DPV criteria derived using this approach could be much lower for high-runoff watersheds, and in
some cases could be unreasonably low.
Option C: Distribute Load In Proportion to Natural or "Background" Loading. This
option distributes the load among terminal reaches in a watershed in proportion to an estimate of
the loading that would occur from each watershed in the absence of anthropogenic influence,
which we refer to as "background loading." These estimates could be derived using the Loading
Simulation Program in C++, or I.SPC. This option would enable EPA to consider a diverse
array of environmental information (such as slope, natural land cover type, soil types, local
rainfall) in deriving numeric criteria. As an example, if the watershed TN or TP loading rate for
an estuary is, in aggregate, 20% more than the estimate of background loading, the watershed
load distributed to each terminal stream reach would be 20% more than the respective
background load. DPV criteria could be computed by dividing the distributed loading by the
average freshwater discharge. Since the estimates of these loads consider hydrological and other
landscape factors, the DPV estimates will also reflect these factors. DPV criteria for upstream
reaches could be determined recursively using the same process. DPV criteria derived using this
approach limit loading to estuaries to the watershed load and DPVs criteria reflect a range of
natural factors that impact nutrient concentrations in watersheds.

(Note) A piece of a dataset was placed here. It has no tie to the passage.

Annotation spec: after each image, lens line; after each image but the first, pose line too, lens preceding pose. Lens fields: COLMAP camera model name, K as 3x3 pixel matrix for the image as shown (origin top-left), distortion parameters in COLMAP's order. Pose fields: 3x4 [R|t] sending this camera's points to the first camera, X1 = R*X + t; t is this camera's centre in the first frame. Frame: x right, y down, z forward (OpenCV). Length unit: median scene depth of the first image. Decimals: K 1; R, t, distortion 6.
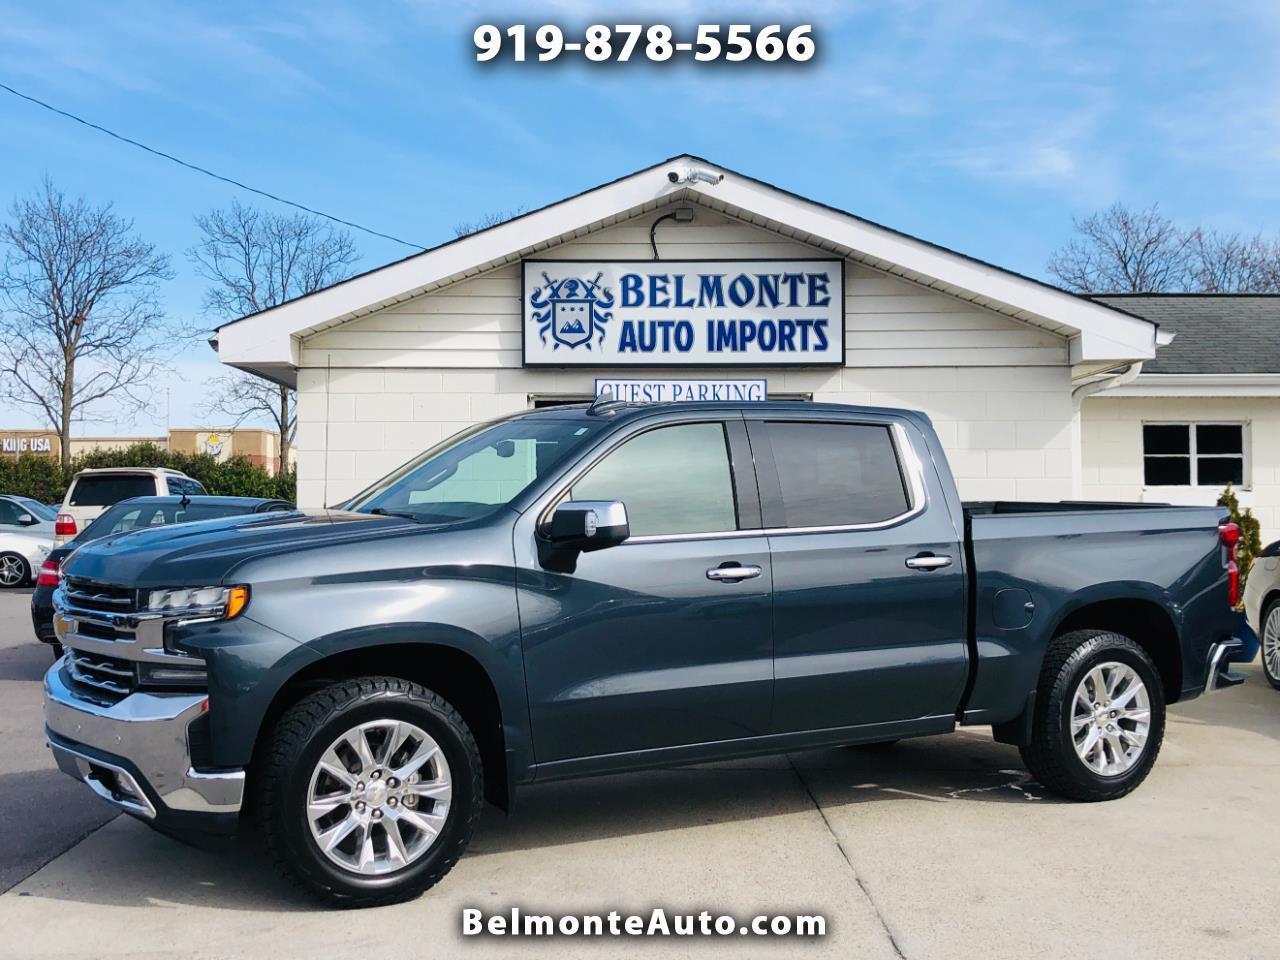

Option D: Distribute Load in Proportion to Existing Loading. This option distributes the
watershed load among the terminal reaches in a watershed based on both the average background
loading (as described above) and average existing loading (e.g., 1997-2009), recognizing that the
difference between the estimate of existing loading and background loading is an estimate of
anthropogenic loading. For example, if the aggregate watershed loading to the estuary is 30%
less than the current loading rate. DPV criteria would be computed based on 100% of the
background loading plus a fraction of anthropogenic loading, such that the total loading is equal
to the watershed load. DPV criteria would be computed by dividing the divided load by the
average freshwater flow. DPVs for unmodified watersheds with low nutrient yields would be
relatively low, whereas DPVs for sub-watersheds with developed or agricultural lands would be
expected to be higher, but lower than existing concentrations. DPV criteria derived using this
approach limits loading to estuaries to the watershed load and DPVs reflect both natural and
anthropogenic factors that impact nutrient concentrations in watersheds.